In announcing Froome’s departure, Team Ineos stated that they could not guarantee him the leadership role he’s enjoyed in the past. In Thomas and Egan Bernal, they have the past two winners of the Tour, while they also signed Giro d’Italia champion Richard Carapaz and are developing 23-year-old Pavel Sivakov.

“Speaking openly, I can see there’s a number of leaders now – him, yourself, Egan, you’ve got Carapaz and Pavel coming through, young guys,” Rowe noted. “Here, you all forever have to fight for your leadership, but he’s going to go there, he’s going to be top dog, no discussion.”

“Is that why he left? I thought it was the money,” Thomas deadpanned, before agreeing with Rowe that Froome seems ‘as hungry as ever’.

“He’s done incredibly well just to get back to the shape he’s in now, after that accident,” he said, referring to the career-threatening injuries Froome sustained last June.

“Fair play. He’s a determined man. That’s great to see. Hopefully it can end well.”

Sivakov flying

Thomas, Rowe, and Froome are currently on Teide in Tenerife on an altitude camp alongside six of the other riders on the long list for the Tour de France: Sivakov, Michal Kwiatkowski, Andrey Amador, Tao Geoghegan Hart, Dylan van Baarle, and Jonathan Castroviejo. 

The only exception is Bernal, who’s still in his native Colombia awaiting a charter flight to Europe this weekend.

“It’s nice to be back in that team environment. You can focus 100 per cent on just training, and obviously training is better in a group. It just gets that bit more out of you,” Thomas said.

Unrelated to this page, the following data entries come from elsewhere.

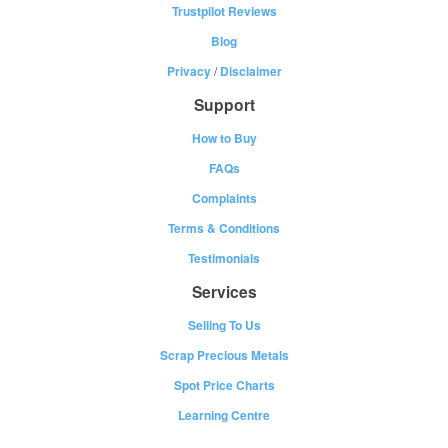
Trustpilot Reviews
Blog
Privacy
/
Disclaimer
Support
How to Buy
FAQs
Complaints
Terms & Conditions
Testimonials
Services
Selling To Us
Scrap Precious Metals
Spot Price Charts
Learning Centre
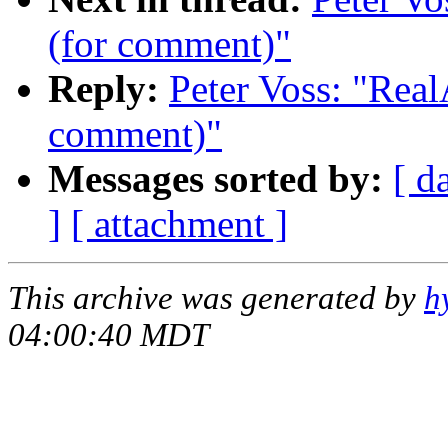
(for comment)"
Reply:
Peter Voss: "Real
comment)"
Messages sorted by:
[ d
]
[ attachment ]
This archive was generated by
h
04:00:40 MDT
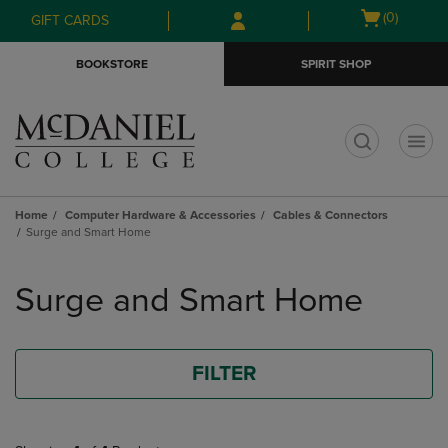
Skip
Skip
Open
(0)
GIFT CARDS
to
to
cart
main
main
menu
BOOKSTORE
SPIRIT SHOP
content
navigation
menu
t
Home
Computer Hardware & Accessories
Cables & Connectors
Surge and Smart Home
Skip
to
Surge and Smart Home
products
FILTER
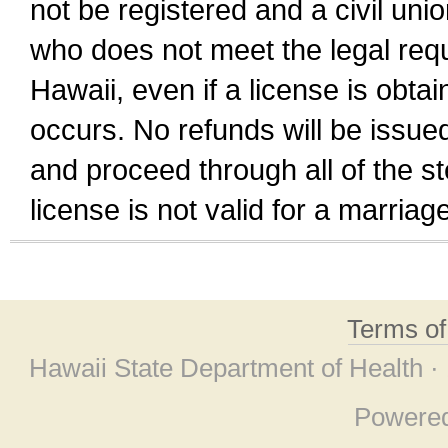
not be registered and a civil unio
who does not meet the legal requi
Hawaii, even if a license is obta
occurs. No refunds will be issued
and proceed through all of the st
license is not valid for a marri
Terms o
Hawaii State Department of Health ·
Powere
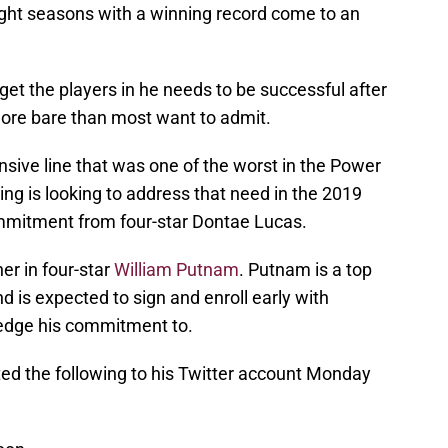
ight seasons with a winning record come to an
get the players in he needs to be successful after
more bare than most want to admit.
nsive line that was one of the worst in the Power
ing is looking to address that need in the 2019
mmitment from four-star Dontae Lucas.
er in four-star
William Putnam
. Putnam is a top
d is expected to sign and enroll early with
ledge his commitment to.
sted the following to his Twitter account Monday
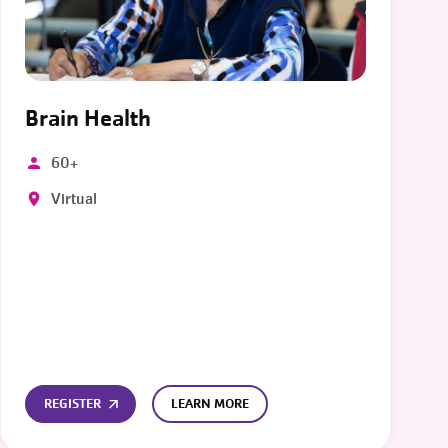
Brain Health
60+
Virtual
REGISTER
LEARN MORE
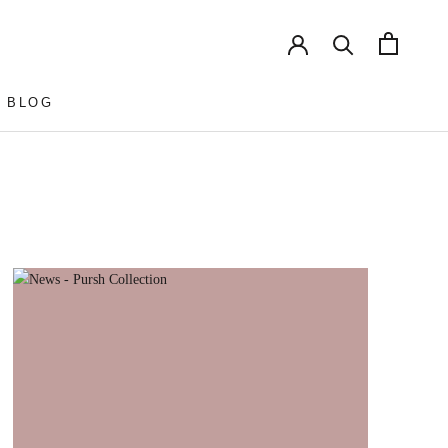
 BLOG
 BLOG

“In lockdown I was doing efforts and just going through the motions, but here there’s that competitiveness. We’re all bike racers, basically.”

Rowe added: “It’s not a competitive group, but obviously there’s that level of… let’s face facts, there are 10 people and eight will go to the Tour, and there are three leaders. There’s that edge of competitiveness. It’s good, it’s not boiling over; you just drag each other out a bit.”

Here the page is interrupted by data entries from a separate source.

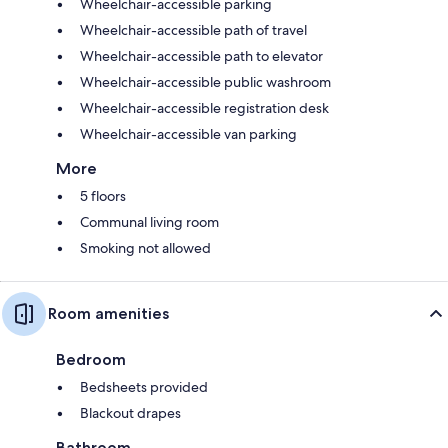
Wheelchair-accessible parking
Wheelchair-accessible path of travel
Wheelchair-accessible path to elevator
Wheelchair-accessible public washroom
Wheelchair-accessible registration desk
Wheelchair-accessible van parking
More
5 floors
Communal living room
Smoking not allowed
Room amenities
Bedroom
Bedsheets provided
Blackout drapes
Bathroom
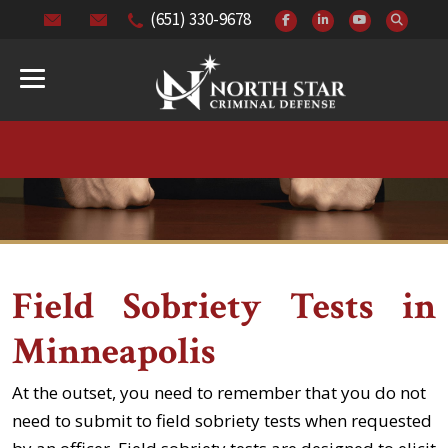
(651) 330-9678
Field Sobriety Tests in
Minneapolis
At the outset, you need to remember that you do not
need to submit to field sobriety tests when requested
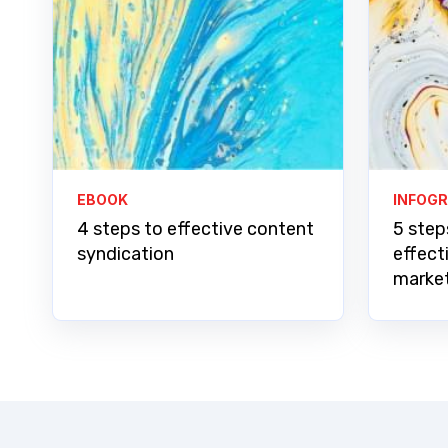
EBOOK
INFOG
4 steps to effective content
5 step
syndication
effect
marke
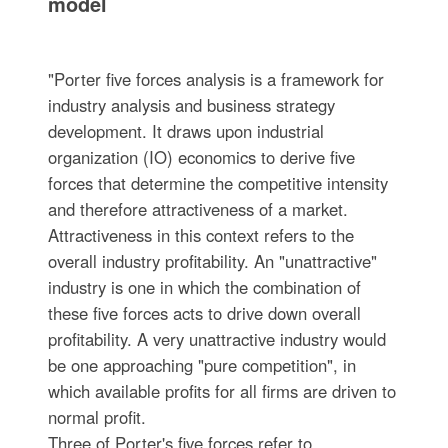
model
"Porter five forces analysis is a framework for
industry analysis and business strategy
development. It draws upon industrial
organization (IO) economics to derive five
forces that determine the competitive intensity
and therefore attractiveness of a market.
Attractiveness in this context refers to the
overall industry profitability. An "unattractive"
industry is one in which the combination of
these five forces acts to drive down overall
profitability. A very unattractive industry would
be one approaching "pure competition", in
which available profits for all firms are driven to
normal profit.
Three of Porter's five forces refer to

Outlining plans for a team-based effort to round out Friday’s session, Rowe asked Thomas if he and Froome were going to go ‘mano a mano’ in a bid to stamp their authority over one another. 

“Ah, we’ll see. I think Pavel is more of a threat at the moment. Fair play, he’s going well,” Thomas replied.

“He’s flying,” Rowe added. “He’s lean, there’s nothing on him.”